# Job:
Can you return the records below exactly as they stand, but only from the first line through the one with "Page size: 2001x1125."?

Structured page parsing data
--- START ---

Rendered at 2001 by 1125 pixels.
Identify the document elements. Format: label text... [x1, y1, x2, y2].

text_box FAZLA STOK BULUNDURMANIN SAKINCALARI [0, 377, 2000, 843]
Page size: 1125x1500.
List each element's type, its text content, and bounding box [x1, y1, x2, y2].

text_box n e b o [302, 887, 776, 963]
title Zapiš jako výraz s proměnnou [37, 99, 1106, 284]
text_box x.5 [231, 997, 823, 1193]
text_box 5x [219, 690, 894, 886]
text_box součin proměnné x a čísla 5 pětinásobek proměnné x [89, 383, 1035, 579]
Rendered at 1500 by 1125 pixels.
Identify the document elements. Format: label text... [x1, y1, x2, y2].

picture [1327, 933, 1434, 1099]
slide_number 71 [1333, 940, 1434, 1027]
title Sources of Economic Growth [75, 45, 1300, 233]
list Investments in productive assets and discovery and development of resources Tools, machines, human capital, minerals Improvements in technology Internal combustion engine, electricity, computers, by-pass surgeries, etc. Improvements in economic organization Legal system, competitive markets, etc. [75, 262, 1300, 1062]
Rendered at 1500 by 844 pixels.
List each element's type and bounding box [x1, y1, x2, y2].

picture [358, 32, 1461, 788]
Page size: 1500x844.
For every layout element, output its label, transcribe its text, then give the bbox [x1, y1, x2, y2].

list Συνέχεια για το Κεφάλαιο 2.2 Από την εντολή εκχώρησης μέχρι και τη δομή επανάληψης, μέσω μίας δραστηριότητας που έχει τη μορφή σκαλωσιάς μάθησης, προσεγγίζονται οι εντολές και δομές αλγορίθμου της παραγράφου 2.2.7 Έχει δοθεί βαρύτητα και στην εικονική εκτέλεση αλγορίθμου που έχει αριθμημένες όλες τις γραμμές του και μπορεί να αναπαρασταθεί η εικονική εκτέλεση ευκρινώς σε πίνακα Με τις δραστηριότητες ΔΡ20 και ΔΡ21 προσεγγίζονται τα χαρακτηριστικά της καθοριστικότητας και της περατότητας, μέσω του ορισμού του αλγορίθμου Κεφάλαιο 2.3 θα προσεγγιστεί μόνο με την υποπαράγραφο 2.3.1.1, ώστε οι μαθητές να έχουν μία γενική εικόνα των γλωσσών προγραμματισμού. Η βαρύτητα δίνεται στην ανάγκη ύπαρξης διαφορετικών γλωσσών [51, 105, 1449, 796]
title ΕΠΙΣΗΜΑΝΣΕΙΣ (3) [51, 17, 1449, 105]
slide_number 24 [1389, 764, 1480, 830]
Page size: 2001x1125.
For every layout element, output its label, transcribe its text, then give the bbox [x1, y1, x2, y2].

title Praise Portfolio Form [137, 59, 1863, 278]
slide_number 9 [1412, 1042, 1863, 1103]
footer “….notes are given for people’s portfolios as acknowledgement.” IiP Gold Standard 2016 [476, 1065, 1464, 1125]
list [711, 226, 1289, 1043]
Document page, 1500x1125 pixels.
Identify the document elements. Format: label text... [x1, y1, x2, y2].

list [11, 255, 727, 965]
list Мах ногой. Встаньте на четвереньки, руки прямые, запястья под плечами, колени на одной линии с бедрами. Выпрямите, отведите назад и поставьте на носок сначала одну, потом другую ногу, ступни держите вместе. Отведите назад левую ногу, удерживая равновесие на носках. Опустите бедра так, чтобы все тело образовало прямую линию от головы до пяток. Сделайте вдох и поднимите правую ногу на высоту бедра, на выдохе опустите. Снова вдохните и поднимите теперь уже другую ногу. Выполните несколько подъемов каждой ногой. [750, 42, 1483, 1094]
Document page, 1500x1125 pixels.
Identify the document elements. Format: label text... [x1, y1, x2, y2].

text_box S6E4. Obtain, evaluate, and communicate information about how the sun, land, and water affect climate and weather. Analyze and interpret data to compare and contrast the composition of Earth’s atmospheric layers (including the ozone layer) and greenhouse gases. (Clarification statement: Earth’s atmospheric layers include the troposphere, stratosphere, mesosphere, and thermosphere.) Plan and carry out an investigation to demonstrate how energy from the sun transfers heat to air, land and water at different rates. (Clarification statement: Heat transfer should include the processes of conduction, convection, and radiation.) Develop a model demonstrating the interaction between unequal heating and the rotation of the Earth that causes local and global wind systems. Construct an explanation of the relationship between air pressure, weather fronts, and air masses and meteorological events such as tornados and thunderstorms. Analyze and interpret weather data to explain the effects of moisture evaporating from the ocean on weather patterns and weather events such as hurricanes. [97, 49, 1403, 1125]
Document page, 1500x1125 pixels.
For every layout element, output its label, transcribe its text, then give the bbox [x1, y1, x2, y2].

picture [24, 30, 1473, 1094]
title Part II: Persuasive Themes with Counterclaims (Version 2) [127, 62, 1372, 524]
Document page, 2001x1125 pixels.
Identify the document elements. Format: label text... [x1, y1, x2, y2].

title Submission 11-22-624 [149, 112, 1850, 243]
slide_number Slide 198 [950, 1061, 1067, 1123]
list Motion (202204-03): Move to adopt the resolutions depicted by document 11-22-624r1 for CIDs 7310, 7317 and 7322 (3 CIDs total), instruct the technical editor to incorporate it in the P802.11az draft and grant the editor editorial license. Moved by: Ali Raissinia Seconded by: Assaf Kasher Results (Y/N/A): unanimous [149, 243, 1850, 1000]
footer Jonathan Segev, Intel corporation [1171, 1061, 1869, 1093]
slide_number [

--- END ---

# Reply:
Rendered at 2001 by 1125 pixels.
Identify the document elements. Format: label text... [x1, y1, x2, y2].

text_box FAZLA STOK BULUNDURMANIN SAKINCALARI [0, 377, 2000, 843]
Page size: 1125x1500.
List each element's type, its text content, and bounding box [x1, y1, x2, y2].

text_box n e b o [302, 887, 776, 963]
title Zapiš jako výraz s proměnnou [37, 99, 1106, 284]
text_box x.5 [231, 997, 823, 1193]
text_box 5x [219, 690, 894, 886]
text_box součin proměnné x a čísla 5 pětinásobek proměnné x [89, 383, 1035, 579]
Rendered at 1500 by 1125 pixels.
Identify the document elements. Format: label text... [x1, y1, x2, y2].

picture [1327, 933, 1434, 1099]
slide_number 71 [1333, 940, 1434, 1027]
title Sources of Economic Growth [75, 45, 1300, 233]
list Investments in productive assets and discovery and development of resources Tools, machines, human capital, minerals Improvements in technology Internal combustion engine, electricity, computers, by-pass surgeries, etc. Improvements in economic organization Legal system, competitive markets, etc. [75, 262, 1300, 1062]
Rendered at 1500 by 844 pixels.
List each element's type and bounding box [x1, y1, x2, y2].

picture [358, 32, 1461, 788]
Page size: 1500x844.
For every layout element, output its label, transcribe its text, then give the bbox [x1, y1, x2, y2].

list Συνέχεια για το Κεφάλαιο 2.2 Από την εντολή εκχώρησης μέχρι και τη δομή επανάληψης, μέσω μίας δραστηριότητας που έχει τη μορφή σκαλωσιάς μάθησης, προσεγγίζονται οι εντολές και δομές αλγορίθμου της παραγράφου 2.2.7 Έχει δοθεί βαρύτητα και στην εικονική εκτέλεση αλγορίθμου που έχει αριθμημένες όλες τις γραμμές του και μπορεί να αναπαρασταθεί η εικονική εκτέλεση ευκρινώς σε πίνακα Με τις δραστηριότητες ΔΡ20 και ΔΡ21 προσεγγίζονται τα χαρακτηριστικά της καθοριστικότητας και της περατότητας, μέσω του ορισμού του αλγορίθμου Κεφάλαιο 2.3 θα προσεγγιστεί μόνο με την υποπαράγραφο 2.3.1.1, ώστε οι μαθητές να έχουν μία γενική εικόνα των γλωσσών προγραμματισμού. Η βαρύτητα δίνεται στην ανάγκη ύπαρξης διαφορετικών γλωσσών [51, 105, 1449, 796]
title ΕΠΙΣΗΜΑΝΣΕΙΣ (3) [51, 17, 1449, 105]
slide_number 24 [1389, 764, 1480, 830]
Page size: 2001x1125.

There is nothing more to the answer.